§ **Fragmento del documento**
Priscilla Hayner ha colaborado en múltiples comisiones de investigación, delegaciones de derechos humanos, organismos oficiales y no gubernamentales expresamente dedicados a explicar, en cualquier lugar del mundo que lo demande, la naturaleza y dimensiones reales de genocidios, masacres, exterminios, abusos y demás muestras de violencia perpetradas innombrablemente, es decir, bajo la idea de que conjuran un peligro letal o una acción subversiva (que, en el fondo, lo que revela es miedo a una descompresión en la cabina del orden hegemónico), cuando en realidad favorecen la consolidación de un régimen corrupto o la celebración de unas Olimpiadas. La autora repasa las tareas de “las cinco Comisiones de la Verdad más ilustrativas” (donde ha habido abusos flagrantes contra la vida humana, cuatro de ellas en Hispanoamérica: Argentina, Chile, El Salvador, Sudáfrica y Guatemala) y aun dieciséis comisiones menos prominentes, como parte de una investigación que ha devenido, en el corto tiempo desde que apareció (2002) a la fecha (la traducción al español es de este año), autoridad natural en el asunto que la ocupa, que más allá de la descripción de las labores encaminadas a esclarecer, denunciar y poner al descubierto lo que el poder calla (o nombra de otra manera), se pregunta por la verdad y cómo enfrentarla, por la naturaleza dicotómica o complementaria de verdad y justicia, por si debemos dejar el pasado en paz o sólo cerrar sus heridas o nombrar y castigar a los culpables.
Respecto de nuestro país, el trabajo sólo menciona los casos del '68 y la represión sistematizada en el estado de Guerrero, pero es claro que hay materia para más, sobre todo a últimas fechas, cuando un Estado espantadizo y los cárteles de la droga, que no saben si tratarlo como ogro filántrópico o cíclope cegado por su propia insensatez, dirimen una batalla diaria que cuesta muchas muertes equívocas pero siempre irreparables.

§ **Material mostrado**
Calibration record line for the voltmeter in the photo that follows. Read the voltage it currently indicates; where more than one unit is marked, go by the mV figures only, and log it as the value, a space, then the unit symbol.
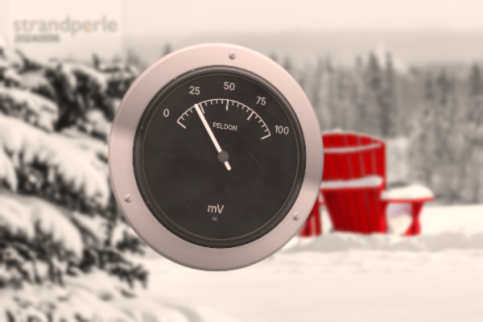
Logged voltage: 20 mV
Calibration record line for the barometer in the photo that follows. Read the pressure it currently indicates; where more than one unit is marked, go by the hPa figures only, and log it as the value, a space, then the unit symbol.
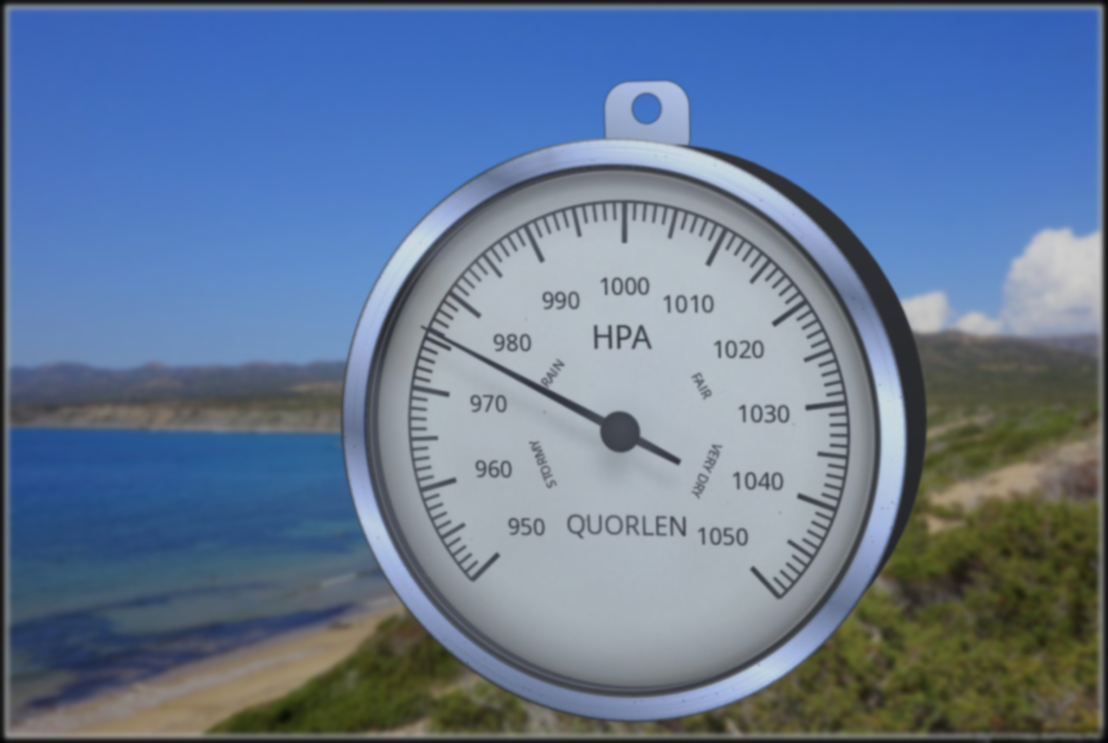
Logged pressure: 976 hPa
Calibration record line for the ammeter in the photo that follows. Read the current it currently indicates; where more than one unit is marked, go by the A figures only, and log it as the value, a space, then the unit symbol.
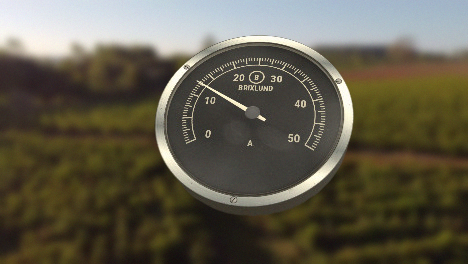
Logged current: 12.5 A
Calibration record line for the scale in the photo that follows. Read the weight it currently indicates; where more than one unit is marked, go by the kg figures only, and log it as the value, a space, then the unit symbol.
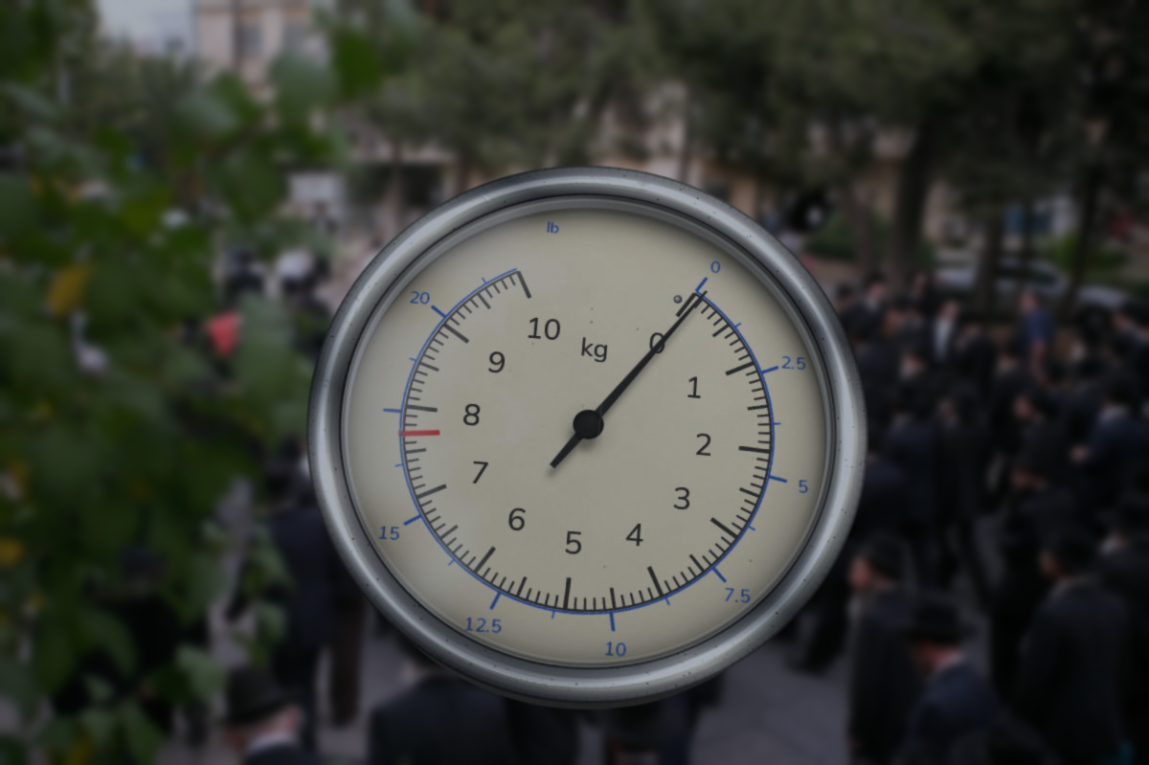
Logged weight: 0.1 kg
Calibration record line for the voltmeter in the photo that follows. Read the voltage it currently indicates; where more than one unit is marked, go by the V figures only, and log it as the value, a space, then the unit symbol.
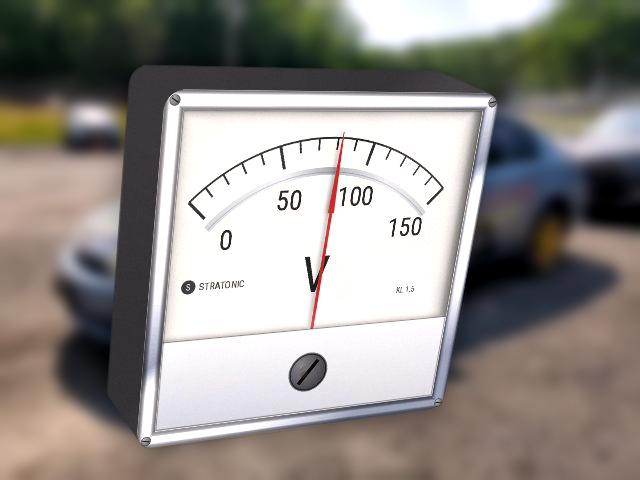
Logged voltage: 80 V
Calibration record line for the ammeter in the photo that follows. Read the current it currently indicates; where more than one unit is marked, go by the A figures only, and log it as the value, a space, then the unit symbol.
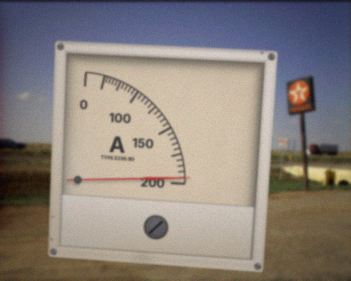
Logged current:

§ **Tu tarea**
Traduce al inglés esta oración del fragmento sobre las Comisiones de la Verdad: "Priscilla Hayner ha colaborado en múltiples comisiones de investigación, delegaciones de derechos humanos, organismos oficiales y no gubernamentales expresamente dedicados a explicar, en cualquier lugar del mundo que lo demande, la naturaleza y dimensiones reales de genocidios, masacres, exterminios, abusos y demás muestras de violencia perpetradas innombrablemente, es decir, bajo la idea de que conjuran un peligro letal o una acción subversiva (que, en el fondo, lo que revela es miedo a una descompresión en la cabina del orden hegemónico), cuando en realidad favorecen la consolidación de un régimen corrupto o la celebración de unas Olimpiadas".

§ **Respuesta**
Priscilla Hayner has collaborated with numerous commissions of inquiry, human rights delegations, and official and nongovernmental bodies expressly devoted to explaining, anywhere in the world that calls for it, the true nature and dimensions of genocides, massacres, exterminations, abuses, and other displays of violence perpetrated unnameably, that is, under the idea that they ward off a lethal danger or a subversive action (which, at bottom, reveals a fear of decompression in the cabin of the hegemonic order), when in reality they favor the consolidation of a corrupt regime or the holding of an Olympic Games.